**What you will do**.
Copy out the full passage on early sound recordings word for word.

**Passage provided**.

****

Learning to make the process reliable and repeatable took quite a while, but it was perfected enough to announce it to the world. Do you know who was among the first people to record sound and be able to play it back? Explore this link: First Sound Recordings EVER
While you may not have heard of
Édouard-Léon Scott de Martinville, he is the very first person credited with this discovery. Other people whom are perhaps more famous like Thomas Edison were working hard on this process too, as well as perfecting the machines to play the recordings. The needle traces the groove cut into the disc, and the sound that needle makes is amplified, and we can hear it! These machines are called gramophones, and were the forerunners of what some of you may know as a record player or phonograph. While there are not as many in homes now as there used to be, many people still have phonographs and records. Do you have a record player in your home? Here are some pics of different kinds of records.
View attachment 507961

Below are links to audio clips from the very beginnings of recorded sound. This is Édouard-Léon Scott de Martinville’s recording he made with his Phonoautograph in 1860!! Although it's nearly impossible to decipher, it’s the French folk song “Au Claire de la Lune”.

It took another 28 years before others like Emile Berliner were able to get things more intelligible:
Twinkle Twinkle Little Star from a Berliner record from 1888

Then they tried music (this one's been cleaned up digitally).
The Lost Chord by Arthur Sullivan 1888

All of these recordings are entirely mechanical - no electricity was used to make them. The sound that makes the cutting needle vibrate was collected through a horn which concentrates the sound energy. Look at the picture of the musicians playing into the recording horn back in the days when all records were made acoustically. When the recordings were played back, the sound energy from the vibrations cut into the wax disc or cylinder are amplified by mechanical means too - the same way the sound energy was concentrated by the horn is now done in reverse, and the sound energy is amplified by the horn and we can hear it.
View attachment 507962

INSERT BY ROSS: While this might be old news to us ancient folks, the kids (some of whom have never even seen or heard of a physical record) find it very interesting.

****

[Data on extrinsic camera parameters]
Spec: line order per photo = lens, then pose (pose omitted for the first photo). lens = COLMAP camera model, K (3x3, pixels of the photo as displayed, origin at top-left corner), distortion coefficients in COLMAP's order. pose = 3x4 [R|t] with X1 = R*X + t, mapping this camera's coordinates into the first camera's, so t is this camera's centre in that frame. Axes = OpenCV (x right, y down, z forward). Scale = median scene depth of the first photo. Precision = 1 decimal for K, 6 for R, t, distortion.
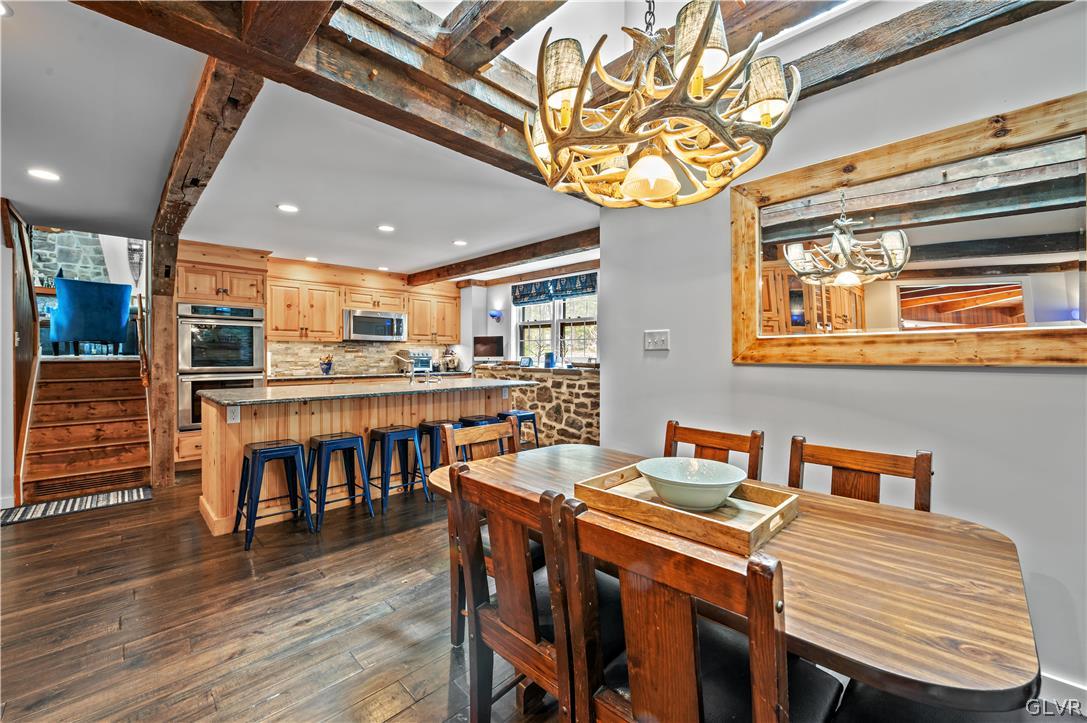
lens RADIAL K [[434.4, 0, 549.3], [0, 434.4, 357.2], [0, 0, 1]] dist [-0.010355, -0.000036]
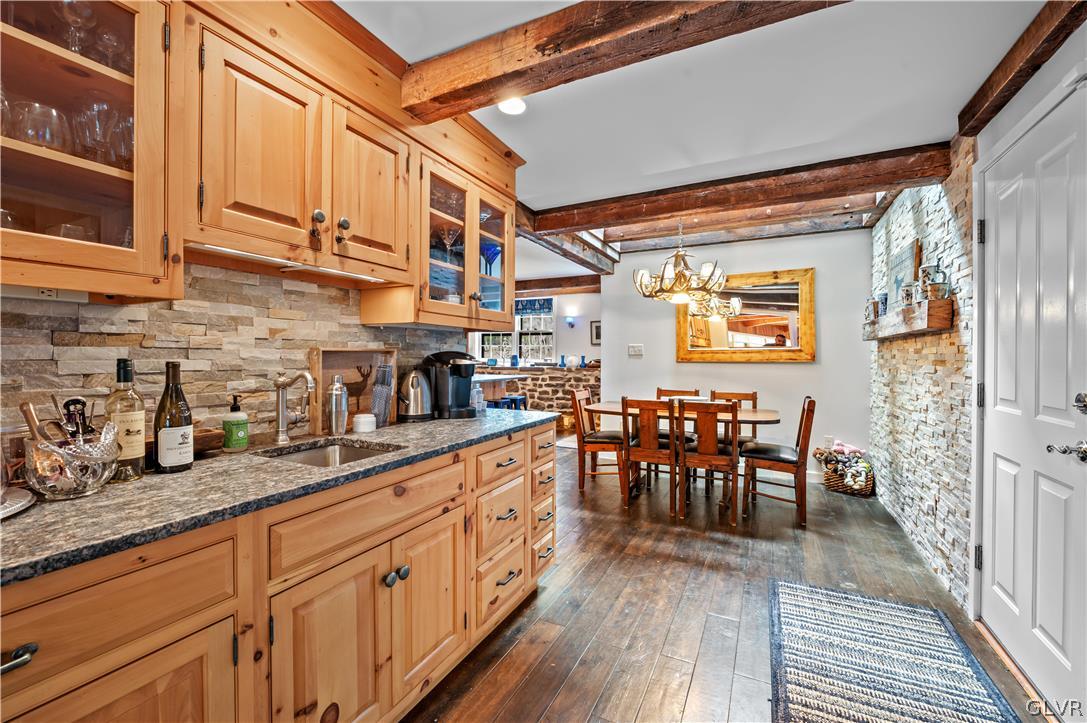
lens RADIAL K [[434.4, 0, 550.8], [0, 434.4, 358.9], [0, 0, 1]] dist [-0.010355, -0.000036]
pose [[0.948242, -0.004915, 0.317512, -0.339740], [0.004085, 0.999986, 0.003280, -0.003415], [-0.317524, -0.001814, 0.948249, -0.333310]]
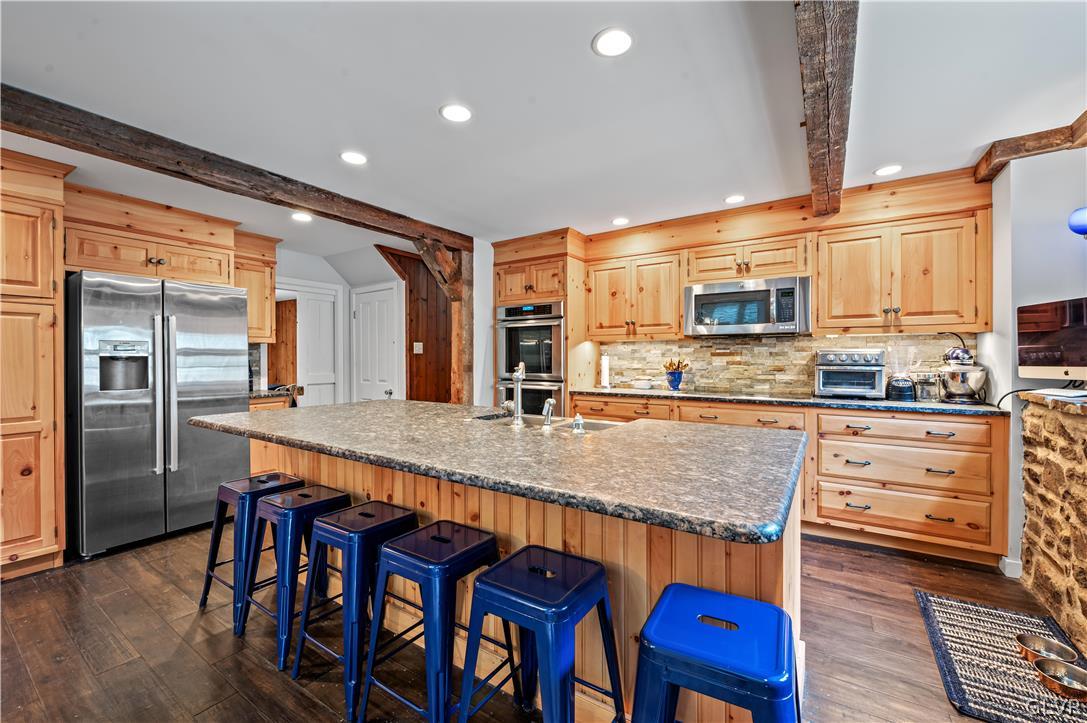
lens RADIAL K [[434.4, 0, 541.6], [0, 434.4, 357.6], [0, 0, 1]] dist [-0.010355, -0.000036]
pose [[0.192700, -0.001363, -0.981257, 0.102305], [-0.003355, 0.999992, -0.002048, -0.007151], [0.981252, 0.003687, 0.192694, 0.710137]]
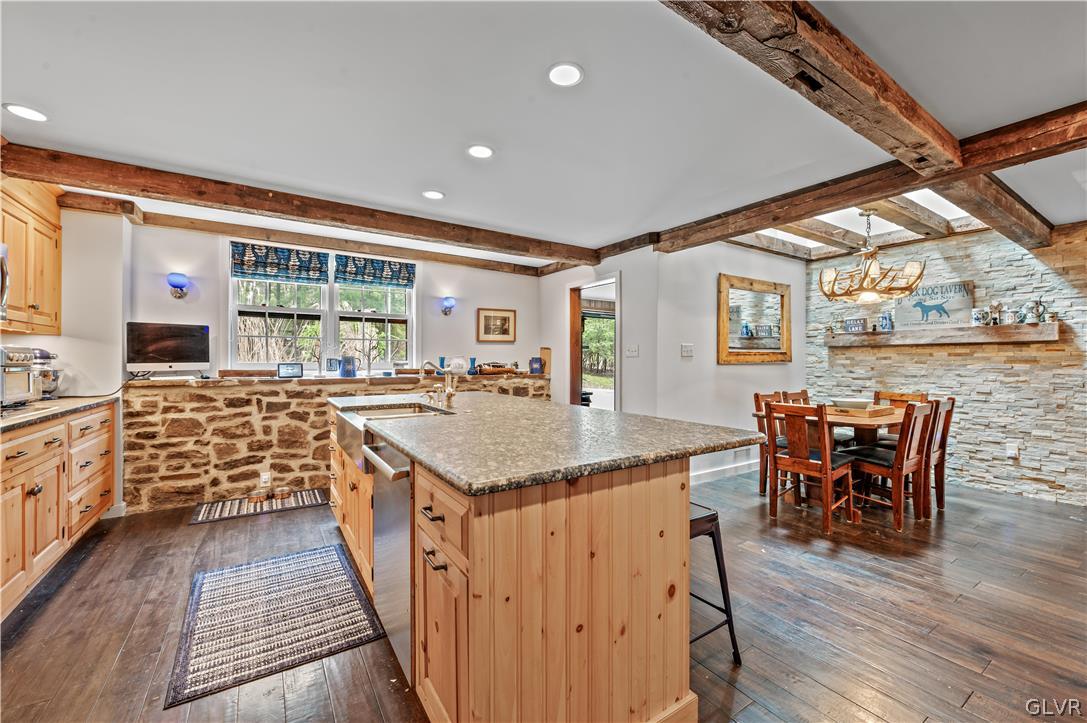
lens RADIAL K [[434.4, 0, 545.2], [0, 434.4, 358.5], [0, 0, 1]] dist [-0.010355, -0.000036]
pose [[0.210205, 0.000830, 0.977657, -0.675343], [0.005446, 0.999983, -0.002020, -0.003723], [-0.977642, 0.005749, 0.210197, 0.556331]]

****

**Output below**.
Learning to make the process reliable and repeatable took quite a while, but it was perfected enough to announce it to the world. Do you know who was among the first people to record sound and be able to play it back? Explore this link: First Sound Recordings EVER
While you may not have heard of
Édouard-Léon Scott de Martinville, he is the very first person credited with this discovery. Other people whom are perhaps more famous like Thomas Edison were working hard on this process too, as well as perfecting the machines to play the recordings. The needle traces the groove cut into the disc, and the sound that needle makes is amplified, and we can hear it! These machines are called gramophones, and were the forerunners of what some of you may know as a record player or phonograph. While there are not as many in homes now as there used to be, many people still have phonographs and records. Do you have a record player in your home? Here are some pics of different kinds of records.
View attachment 507961

Below are links to audio clips from the very beginnings of recorded sound. This is Édouard-Léon Scott de Martinville’s recording he made with his Phonoautograph in 1860!! Although it's nearly impossible to decipher, it’s the French folk song “Au Claire de la Lune”.

It took another 28 years before others like Emile Berliner were able to get things more intelligible:
Twinkle Twinkle Little Star from a Berliner record from 1888

Then they tried music (this one's been cleaned up digitally).
The Lost Chord by Arthur Sullivan 1888

All of these recordings are entirely mechanical - no electricity was used to make them. The sound that makes the cutting needle vibrate was collected through a horn which concentrates the sound energy. Look at the picture of the musicians playing into the recording horn back in the days when all records were made acoustically. When the recordings were played back, the sound energy from the vibrations cut into the wax disc or cylinder are amplified by mechanical means too - the same way the sound energy was concentrated by the horn is now done in reverse, and the sound energy is amplified by the horn and we can hear it.
View attachment 507962

INSERT BY ROSS: While this might be old news to us ancient folks, the kids (some of whom have never even seen or heard of a physical record) find it very interesting.